По малейшему жесту моих пальцев, она должна была бы немедленно раздеться догола, и броситься облизывать и целовать мои руки.

Приятно все-таки владеть женщиной.

— Я не знаю, что делать и что говорить, — простонала она на английском языке.

Это была наша пятая ночь в Прериях. Эта женщина, и другие, обучаемые Джинджер и Эвелин, уже имели поверхностное знание гореанского. Я был доволен ее прогрессом в постижении языка, и она казалась мне лучшей в этом из всех скованных цепью товаров. Но все же, и ее познания были еще, жалкими и ограниченными. Фраза, которую она повторила уже не раз, «Меня послали на Ваше одеяло», например, произносится рабыней полностью осознающей ее статус, кротко проясняя, что ее близость с мужчиной не запрещена, и что она просит рассмотреть ее для использования в целях получения удовольствия. Она же говорила, скорее как если бы произносился, просто набор слов, заученных наизусть, и как если бы она при этом думала только о том, чтобы не забыть эту фразу или не произнести ее неправильно. Она, несомненно, изучила фразу зазубриванием, под присмотром Джинджер или Эвелин. Однако полагаю, что они объяснили ей и значение слов, или, по крайней мере, большую часть их значения, которые могли бы быть восприняты сырой земной рабыней на ее начальной стадии обучения. Она, несомненно, должна была понять смысл этих слов, но, по-видимому, не понимала в его во всей полноте, что это значит полностью предоставлять себя как гореанскую рабыню в распоряжение Господина, и для его удовольствия.

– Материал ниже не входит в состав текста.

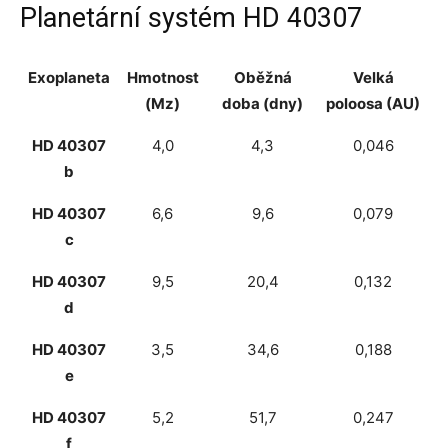
Planetární systém HD 40307
Exoplaneta
Hmotnost
Oběžná
Velká
(Mz)
doba (dny)
poloosa (AU)
HD 40307
4,0
4,3
0,046
b
HD 40307
6,6
9,6
0,079
c
HD 40307
9,5
20,4
0,132
d
HD 40307
3,5
34,6
0,188
e
HD 40307
5,2
51,7
0,247
f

— Я не могу даже говорить на Вашем языке, — несчастно пролепетала она по-английски. — Я глупая. Я ничего не могу запомнить. Все слова вылетели у меня из головы!

Я видел, что даже то, небольшое знание гореанского, которое она получила, ускользнуло от нее.

— Простите меня, Господин, — вдруг проговорила она по-гореански. — Простите меня, Господин. Простите меня, Господин!

Я был удовлетворен, видя, что она смогла вспомнить, по крайней мере, хоть что-то.

Вся дрожа, она опустила голову.

Я видел, что по крайней мере в течение некоторого времени, не смогу общаться с ней в по-гореански. Очевидно, даже те гореанские фразы, которые она знала, сейчас ей недоступны, да и их было чрезвычайно ограниченное количество.

— Простите меня, Господин, — плача, произносила девушка единственные гореанские слова ей доступные.

Я улыбнулся. Несомненно, эта простая фраза во многих случаях, хотя и не всегда, спасала немало раздетых, рабынь от грозящих наказаний.

Ее плечи дрожали, а голова опускалась все ниже.

Конечно, нет необходимости, быть в состоянии общаться с женщиной, чтобы учить ее, если она — рабыня. Женщины очень умны. Они быстро понимают, что такое цепь и кнут. В действительности, многое может быть достигнуто такими простыми, но эффективными средствами, как удар ладонью, или выкручивание рук, таким способом вбивая знания в ее тело. Да, такими способами можно научить даже большему и быстрее, чем если просто говорить на ее языке.